Striking the right balance is crucial
British American Tobacco South Africa contributed approximately R18.4 billion to the South African fiscus in 2015, which amounted to some 0.52% of the country’s total gross domestic product.
So-called ‘sin taxes’ (such as those on tobacco or alcohol) provide a strong source of funds for governments all around the world, including in South Africa. South Africa’s current tax policy saw British American Tobacco South Africa contribute approximately R14.5 billion to the South African fiscus in 2015.
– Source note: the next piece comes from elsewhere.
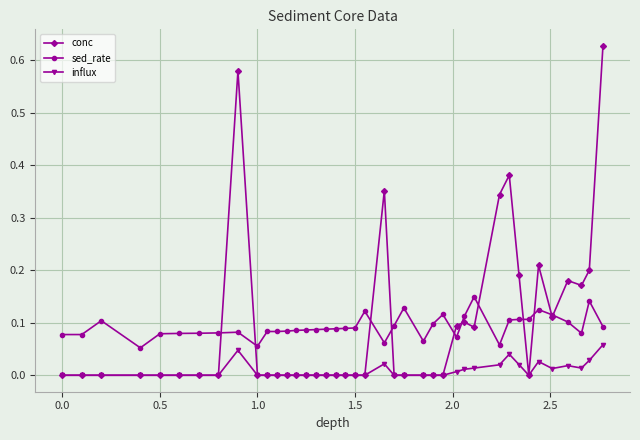

Rank the series by their maximum value, from lowest to highest.

influx, sed_rate, conc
In addition to providing government revenue, many argue that increasing the cost of cigarettes will act as a deterrent to smokers and potential smokers, making the habit too expensive to maintain. However, it is important to consider whether sudden and steep increases in tobacco excise taxes really cause smokers to quit in their droves, or to cut down drastically.
The short answer is no.
‘Shock’ increases in tobacco taxes often fail in both of these goals as consumers increasingly look towards the black market, and in South Africa, this illegal market already accounts for nearly a quarter of all cigarettes sold in the country – one of the highest in the world.
Not only that, but sometimes governments fail to collect extra tax on shock increases. In some developed countries we have seen tax rates raised to such a high level that tax revenue begins to fall, as smokers seek out cheaper, black market alternatives, which while illegal, are tax free.
We work with the relevant authorities in South Africa to consider this precedent when reviewing excise.
A report jointly commissioned by the tobacco industry in Australia estimated that in the 12 months to June 2015, illicit trade cost the government around $1.42 billion in lost excise revenue. Between 2007 and 2010 the tobacco black market grew from 8.3% to 14.3% of the tobacco sold in the country. The largest annual increase during that period occurred in 2010, the same year as an increase in excise of 25 per cent. We don’t think that’s a coincidence.
Hikes in excise tax may also lead to greater price differences between nearby countries, encouraging tobacco smuggling across borders. Cross-border tobacco smuggling is one of the challenges South Africa faces in fighting illicit trade. In fact, 20% of the illegal trade is still smuggled over our borders, while the balance is manufactured locally.
As a company, we are not against increases in tobacco taxes.
Manageable increments, typically in line with inflation, make the most sense: governments are less likely to inadvertently fuel the illicit trade and tax revenues are more predictable.